The mistake most devs make is assuming cursors are safe for concurrent read-delete workloads. They're not. Cursors are designed for sequential processing of stable data, not for tables where other sessions are actively deleting rows you haven't fetched yet. The fix isn't to add retry logic—that just masks the problem. You need to change the cursor type or restructure the query to avoid the race.

Step-by-step fix

  1. Identify which cursor is failing
    Run this in SSMS to see all active cursors and their SQL text:
    SELECT * FROM sys.dm_exec_cursors(0);
    The column fetch_status will show the error state for the problematic cursor.

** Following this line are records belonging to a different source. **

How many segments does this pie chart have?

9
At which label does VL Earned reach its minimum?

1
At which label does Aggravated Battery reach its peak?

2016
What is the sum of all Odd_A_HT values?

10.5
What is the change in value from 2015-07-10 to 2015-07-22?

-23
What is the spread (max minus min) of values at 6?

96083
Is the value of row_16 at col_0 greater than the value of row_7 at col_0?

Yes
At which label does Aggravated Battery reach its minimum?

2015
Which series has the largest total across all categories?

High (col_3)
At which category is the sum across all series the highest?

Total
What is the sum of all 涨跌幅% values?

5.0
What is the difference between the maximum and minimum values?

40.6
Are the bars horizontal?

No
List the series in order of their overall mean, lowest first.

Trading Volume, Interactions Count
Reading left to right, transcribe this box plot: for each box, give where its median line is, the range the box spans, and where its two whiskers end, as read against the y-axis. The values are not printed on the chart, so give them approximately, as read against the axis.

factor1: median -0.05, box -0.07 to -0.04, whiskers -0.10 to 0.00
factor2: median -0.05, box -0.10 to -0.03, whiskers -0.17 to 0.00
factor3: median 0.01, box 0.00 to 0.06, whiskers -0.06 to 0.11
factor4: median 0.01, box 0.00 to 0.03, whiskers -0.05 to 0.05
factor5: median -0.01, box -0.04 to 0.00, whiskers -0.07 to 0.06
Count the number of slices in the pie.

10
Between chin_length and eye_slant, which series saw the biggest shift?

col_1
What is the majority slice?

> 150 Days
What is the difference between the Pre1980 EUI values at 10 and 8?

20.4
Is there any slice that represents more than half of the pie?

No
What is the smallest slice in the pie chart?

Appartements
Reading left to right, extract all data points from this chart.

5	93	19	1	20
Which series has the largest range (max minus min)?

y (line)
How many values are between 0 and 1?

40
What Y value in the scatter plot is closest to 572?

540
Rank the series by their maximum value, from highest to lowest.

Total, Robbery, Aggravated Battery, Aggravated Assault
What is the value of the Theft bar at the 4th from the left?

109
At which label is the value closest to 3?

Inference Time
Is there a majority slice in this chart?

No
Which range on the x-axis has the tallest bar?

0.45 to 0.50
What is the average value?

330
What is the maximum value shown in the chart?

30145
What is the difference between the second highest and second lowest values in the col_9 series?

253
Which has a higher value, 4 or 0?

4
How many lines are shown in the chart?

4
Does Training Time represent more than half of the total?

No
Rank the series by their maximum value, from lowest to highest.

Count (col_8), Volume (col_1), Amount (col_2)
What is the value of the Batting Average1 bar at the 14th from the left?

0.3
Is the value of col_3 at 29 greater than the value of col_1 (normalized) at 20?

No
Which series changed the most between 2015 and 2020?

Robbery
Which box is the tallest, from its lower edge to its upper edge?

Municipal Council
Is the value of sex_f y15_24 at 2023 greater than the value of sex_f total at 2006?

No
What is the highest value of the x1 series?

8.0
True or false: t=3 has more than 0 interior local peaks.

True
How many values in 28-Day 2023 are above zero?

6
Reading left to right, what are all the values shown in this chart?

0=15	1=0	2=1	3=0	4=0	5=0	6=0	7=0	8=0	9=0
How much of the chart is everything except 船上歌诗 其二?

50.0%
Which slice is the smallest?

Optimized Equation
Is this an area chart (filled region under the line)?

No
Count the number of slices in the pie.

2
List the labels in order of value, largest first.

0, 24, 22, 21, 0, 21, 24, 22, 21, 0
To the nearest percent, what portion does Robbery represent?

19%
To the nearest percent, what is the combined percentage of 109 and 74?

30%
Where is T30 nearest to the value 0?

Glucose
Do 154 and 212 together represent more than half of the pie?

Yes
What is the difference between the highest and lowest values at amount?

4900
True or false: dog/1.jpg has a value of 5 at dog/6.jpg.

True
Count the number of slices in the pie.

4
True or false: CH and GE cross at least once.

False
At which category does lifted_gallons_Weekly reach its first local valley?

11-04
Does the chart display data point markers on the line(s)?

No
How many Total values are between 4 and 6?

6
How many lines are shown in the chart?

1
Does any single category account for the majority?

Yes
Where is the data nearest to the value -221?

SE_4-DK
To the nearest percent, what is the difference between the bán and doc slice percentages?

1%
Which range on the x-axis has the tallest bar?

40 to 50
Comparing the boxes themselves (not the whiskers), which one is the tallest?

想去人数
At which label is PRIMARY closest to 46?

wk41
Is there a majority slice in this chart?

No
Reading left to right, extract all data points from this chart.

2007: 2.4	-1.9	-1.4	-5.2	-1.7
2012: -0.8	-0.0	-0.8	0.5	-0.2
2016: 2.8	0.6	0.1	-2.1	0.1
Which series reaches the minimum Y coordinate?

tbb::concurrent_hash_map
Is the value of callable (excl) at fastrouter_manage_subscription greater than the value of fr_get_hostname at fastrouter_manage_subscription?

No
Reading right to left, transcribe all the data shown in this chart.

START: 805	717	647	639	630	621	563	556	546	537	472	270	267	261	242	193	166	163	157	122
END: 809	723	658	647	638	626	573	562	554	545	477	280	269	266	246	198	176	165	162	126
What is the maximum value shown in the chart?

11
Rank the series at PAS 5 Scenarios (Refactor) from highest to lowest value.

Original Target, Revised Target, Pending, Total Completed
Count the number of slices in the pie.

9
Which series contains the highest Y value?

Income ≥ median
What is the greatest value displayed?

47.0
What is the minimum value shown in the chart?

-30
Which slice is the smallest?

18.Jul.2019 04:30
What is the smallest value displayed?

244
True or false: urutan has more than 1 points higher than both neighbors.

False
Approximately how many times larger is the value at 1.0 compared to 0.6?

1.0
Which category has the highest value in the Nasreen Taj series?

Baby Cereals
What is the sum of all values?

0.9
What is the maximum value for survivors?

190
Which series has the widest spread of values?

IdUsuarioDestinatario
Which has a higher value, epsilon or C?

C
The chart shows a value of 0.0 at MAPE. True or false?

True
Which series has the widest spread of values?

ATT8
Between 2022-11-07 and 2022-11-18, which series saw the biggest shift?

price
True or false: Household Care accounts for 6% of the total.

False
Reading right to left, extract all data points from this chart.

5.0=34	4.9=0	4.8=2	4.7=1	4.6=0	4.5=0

Note the cursor_name and statement_text.
  2. Fix the cursor declaration
    Change your DECLARE cursor_name CURSOR statement. Use one of these two options:
    • DECLARE cursor_name CURSOR STATIC READ_ONLY FOR ... — This takes a full snapshot of the data when opened. No race condition because the cursor works from tempdb, not the live table. Tradeoff: memory and tempdb I/O for large result sets.
    • DECLARE cursor_name CURSOR DYNAMIC SCROLL_LOCKS FOR ... — Locks each row as you fetch it. Prevents deletes from other sessions. Tradeoff: blocks other writers.
    I recommend STATIC for most read-only scenarios. It's safer and doesn't block writes.
  3. Add error handling in your fetch loop
    Wrap the FETCH and subsequent processing in a TRY...CATCH block. If @@FETCH_STATUS returns -2 (row not found), skip and continue:
    BEGIN TRY
        FETCH NEXT FROM my_cursor INTO @var1, @var2;
        IF @@FETCH_STATUS = -2
            CONTINUE;
        -- process the row
    END TRY
    BEGIN CATCH
        IF ERROR_NUMBER() = 0XC0190021
            CONTINUE;
        ELSE
            THROW;
    END CATCH
    This is a band-aid—better to fix the cursor type above.
  4. Drop and recreate the cursor with the new type
    DEALLOCATE cursor_name;
    Then declare it as STATIC per step 2. Test the fetch loop again.
  5. If you can't change the cursor code
    Sometimes you're stuck with a third-party app or legacy stored proc you can't modify. In that case, add a WAITFOR DELAY '00:00:00.100' before the cursor open to let competing transactions finish. Or wrap the entire cursor block inside a serializable transaction (SET TRANSACTION ISOLATION LEVEL SERIALIZABLE) to prevent deletes on the tables involved. This kills concurrency but eliminates the error.

What to check if it still fails

If you changed the cursor to STATIC and still get the error, look at these three things:

  • Tempdb corruption — The static cursor stores its data in tempdb. Run DBCC CHECKDB('tempdb') with no repair options first to see if there's corruption. If tempdb's broken, the cursor snapshot can fail mid-fetch with this same error. Restart SQL Server to clear tempdb, then check disk I/O for underlying storage problems.
  • Cross-database cursors — If your cursor references tables from different databases, the STATIC cursor might still fail if the source database goes offline briefly or a schema change occurs. In that case, copy the needed data into local temp tables (#temp) before opening the cursor. That isolates you from schema changes.
  • Application-level retry — If the cursor is opened and closed by your app code, ensure you re-open the cursor after any exception. Don't reuse a deallocated cursor handle. In C#, that means catching SqlException with error number 0XC0190021, then disposing the command and recreating it.

One final opinion: if you can avoid cursors entirely, do it. Use set-based UPDATE or DELETE with OUTPUT clauses, or use a recursive CTE. This error is a warning that your design fights the engine. Cursors aren't evil, but they're almost never the right tool for concurrent environments.